В период кампании против Ахматовой и Зощенко филологический факультет, где я писала диссертацию, отнюдь не стал исключением из правила. Было организовано собрание, на котором в обязательном порядке, под страхом исключения, должны были присутствовать все преподаватели и студенты. Докладчиком был Самарин, завкафедрой зарубежной литературы. Он повторил слово в слово все, что было в опубликованных текстах. Говорил холодным официальным тоном, и, конечно, таким образом хотел дать понять студентам, поскольку желал сохранить их уважение, что действует по принуждению, а вовсе не выражает свою личную точку зрения. После него слово взяла профессор Гальперина, специалист по французской литературе. Она вела себя иначе: она пыталась убедить в своей искренности, в том, что говорит то, что думает. Она стояла перед аудиторией, глядя нам прямо в глаза, и удивлялась, как можно в наши дни любить эту бессодержательную поэзию, пропахшую нафталином. Она старалась говорить очень откровенно, очень непосредственно — как старшая сестра. И вызывала большее отвращение, чем Самарин. Хотя в ближайшем будущем он повел себя гнусно. Клеймил с кафедры своих коллег — «безродных космополитов», и — хотя по секрету уверял меня, и не только меня, что он истинный русский интеллигент, — написал докладную о том, что курс литературы семнадцатого века, который читает его коллега Пинский, проникнут явным антисоветским духом.

В этом состоит один из самых катастрофических аспектов нашего режима: он деформировал личность каждого. Жизнь была настолько сложна, настолько полна ловушек, опасность погибнуть была так реальна, так ощутима, что все это развивало в нас самые худшие черты. Человек, подобный Самарину, который в нормальном обществе никому не причинил бы зла, в атмосфере начала пятидесятых годов стал настоящим мерзавцем. Безусловно, чтобы остаться порядочным, нужен был героизм. И все же трусость имеет пределы. При Брежневе Самарин, этот тайный поклонник немецкого импрессионизма и любитель Рильке, стал одним из самых циничных консерваторов.

Признаюсь, к своему стыду: мне потребовалось время, чтобы научиться не поднимать руку вместе с другими. На том факультетском собрании, когда мы должны были проголосовать за осуждение Ахматовой и Зощенко, я прекрасно знала, что у меня не хватит сил воздержаться перед этой аудиторией, которая готова их растоптать. Но в то же время я не могла голосовать как все. Это была настоящая пытка. В конце концов я решилась уйти до голосования, но прежде убедила всех сидевших вокруг, что у меня страшный приступ мигрени. И даже этот малодушный поступок стоил мне огромных усилий — настолько я боялась уйти из зала.

В своих предчувствиях мы не обманулись. Борьба с «чуждыми влияниями» распространилась на все сферы интеллектуальной жизни. На литературу, на кино, театр, даже на музыку. Набросились на Шостаковича, которого советская власть долгое время ценила. Он, как вдруг выяснилось, пишет какофонию, «сумбур вместо музыки».

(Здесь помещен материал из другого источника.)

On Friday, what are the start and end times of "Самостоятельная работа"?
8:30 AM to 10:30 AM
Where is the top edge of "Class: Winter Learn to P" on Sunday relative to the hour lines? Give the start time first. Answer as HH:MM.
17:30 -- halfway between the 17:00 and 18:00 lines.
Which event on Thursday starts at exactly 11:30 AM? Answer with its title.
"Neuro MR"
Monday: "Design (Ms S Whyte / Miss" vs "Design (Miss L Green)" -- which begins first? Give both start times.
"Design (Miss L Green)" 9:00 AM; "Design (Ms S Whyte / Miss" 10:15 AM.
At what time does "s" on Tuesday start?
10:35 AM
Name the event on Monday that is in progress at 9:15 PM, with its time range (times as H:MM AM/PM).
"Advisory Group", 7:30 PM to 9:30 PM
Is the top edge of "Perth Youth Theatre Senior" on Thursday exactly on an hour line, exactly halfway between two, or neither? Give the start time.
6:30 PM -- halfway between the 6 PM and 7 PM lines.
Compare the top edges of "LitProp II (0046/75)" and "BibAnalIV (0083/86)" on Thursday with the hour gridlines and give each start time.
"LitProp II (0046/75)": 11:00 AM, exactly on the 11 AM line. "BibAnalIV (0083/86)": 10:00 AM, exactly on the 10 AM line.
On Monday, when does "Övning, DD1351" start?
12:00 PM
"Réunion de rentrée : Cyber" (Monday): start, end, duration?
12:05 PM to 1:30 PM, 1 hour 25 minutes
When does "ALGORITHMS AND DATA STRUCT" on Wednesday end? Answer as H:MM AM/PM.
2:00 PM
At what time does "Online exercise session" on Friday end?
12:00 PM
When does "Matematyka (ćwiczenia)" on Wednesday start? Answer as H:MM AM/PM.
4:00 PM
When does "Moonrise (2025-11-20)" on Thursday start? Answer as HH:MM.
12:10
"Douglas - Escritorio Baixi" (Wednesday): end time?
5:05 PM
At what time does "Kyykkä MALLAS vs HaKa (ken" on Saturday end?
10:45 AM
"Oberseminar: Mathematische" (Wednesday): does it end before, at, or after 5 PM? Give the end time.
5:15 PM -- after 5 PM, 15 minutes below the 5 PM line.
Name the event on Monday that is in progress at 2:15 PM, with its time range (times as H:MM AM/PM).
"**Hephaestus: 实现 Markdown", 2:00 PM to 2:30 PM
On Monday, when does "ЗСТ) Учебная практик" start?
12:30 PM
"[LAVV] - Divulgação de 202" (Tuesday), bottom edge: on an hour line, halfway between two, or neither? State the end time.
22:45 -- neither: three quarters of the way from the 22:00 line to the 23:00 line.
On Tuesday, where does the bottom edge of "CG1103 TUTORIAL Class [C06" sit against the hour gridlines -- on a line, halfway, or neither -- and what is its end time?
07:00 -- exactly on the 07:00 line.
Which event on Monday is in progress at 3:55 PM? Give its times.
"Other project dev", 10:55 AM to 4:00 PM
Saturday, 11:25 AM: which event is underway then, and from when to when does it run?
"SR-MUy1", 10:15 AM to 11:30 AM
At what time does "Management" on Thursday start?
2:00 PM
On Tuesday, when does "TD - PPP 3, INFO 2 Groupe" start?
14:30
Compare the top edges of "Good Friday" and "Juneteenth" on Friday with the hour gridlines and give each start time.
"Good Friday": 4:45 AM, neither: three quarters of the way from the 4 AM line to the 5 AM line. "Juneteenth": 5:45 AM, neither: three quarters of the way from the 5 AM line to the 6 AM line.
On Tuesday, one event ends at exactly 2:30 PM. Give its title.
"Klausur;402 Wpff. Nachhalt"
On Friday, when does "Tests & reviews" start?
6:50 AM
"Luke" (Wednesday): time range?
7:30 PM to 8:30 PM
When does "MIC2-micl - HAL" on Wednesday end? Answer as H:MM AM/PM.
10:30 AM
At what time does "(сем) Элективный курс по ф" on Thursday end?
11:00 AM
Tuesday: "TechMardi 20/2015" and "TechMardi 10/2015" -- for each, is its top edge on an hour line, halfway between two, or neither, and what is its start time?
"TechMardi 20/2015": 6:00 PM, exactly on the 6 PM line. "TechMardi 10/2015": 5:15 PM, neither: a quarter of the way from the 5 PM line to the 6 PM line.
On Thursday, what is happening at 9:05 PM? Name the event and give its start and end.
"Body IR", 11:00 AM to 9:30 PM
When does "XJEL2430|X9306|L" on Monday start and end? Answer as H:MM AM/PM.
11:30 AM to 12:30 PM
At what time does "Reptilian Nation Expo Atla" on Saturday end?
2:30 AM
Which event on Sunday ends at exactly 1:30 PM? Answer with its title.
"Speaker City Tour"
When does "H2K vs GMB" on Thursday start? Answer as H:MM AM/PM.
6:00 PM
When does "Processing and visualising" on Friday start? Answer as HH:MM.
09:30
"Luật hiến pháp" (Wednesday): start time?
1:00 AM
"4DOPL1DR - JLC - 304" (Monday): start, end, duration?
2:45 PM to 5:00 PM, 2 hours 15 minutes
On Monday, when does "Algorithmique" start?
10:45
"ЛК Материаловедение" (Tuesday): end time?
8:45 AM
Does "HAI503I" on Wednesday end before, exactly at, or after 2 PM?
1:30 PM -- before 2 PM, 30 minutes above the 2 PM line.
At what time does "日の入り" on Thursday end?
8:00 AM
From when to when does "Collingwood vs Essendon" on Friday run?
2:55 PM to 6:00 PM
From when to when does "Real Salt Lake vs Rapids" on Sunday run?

И все газеты усердно и вдохновенно топтали его. Мне потом рассказывали, что Дмитрий Дмитриевич, человек мужественный, нередко помогавший другим, писавший Сталину, чтобы попросить за кого-то, был парализован страхом. Со дня на день ждал ареста, погрузился в тяжелейшую депрессию, замолчал.

Летом сорок седьмого начался крестовый поход против «вейсманистов-морганистов», отечественная генетика была практически уничтожена.

Теперь, по прошествии стольких лет, я совершенно не сомневаюсь, что, если отбросить идеологический декор, эта охота на ведьм всякий раз сводилась в конечном счете к борьбе между талантом и посредственностью. Все эти годы на стороне власти оказывались одни и те же: наименее одаренные поэты, посредственные режиссеры, заурядные писатели. Они крепко держались за свои привилегии и теплые места и всегда были готовы обвинять более талантливых и не столь осторожных, имевших дерзость отклониться от господствующих в искусстве правил.

35

Поднялась новая волна арестов и обысков. Почти все, кто был арестован в 37–38 годах, пошел здесь по второму туру, захватив с собой еще изрядно большое, широкое окружение. Люди боялись говорить, клали подушки на телефоны, хотя это, видимо, мало помогало, — фон жизни был очень тяжелый и очень страшный.

Люся очень хотела узнать, что случилось с ее матерью. Сообщить что-нибудь мог только один человек — последний мамин муж, который все так же жил в их прежней квартире. Люся поехала к нему. Он вел себя подозрительно. Уверял, что ничего не знает, не получал никаких известий и что ее мать бесследно пропала. Сам он снова женился и больше не хотел ни о чем слышать. Тем не менее предложил, чтобы Люся на всякий случай оставила свой адрес. Через три дня в дверь на Каляевке постучали. Два милиционера предъявили Люсе приказ в 24 часа покинуть Москву. Доносчиком оказался не кто иной, как этот бывший муж ее матери, который донес на нее и десять лет назад, чтобы получить ее комнату, — обычное дело в то время.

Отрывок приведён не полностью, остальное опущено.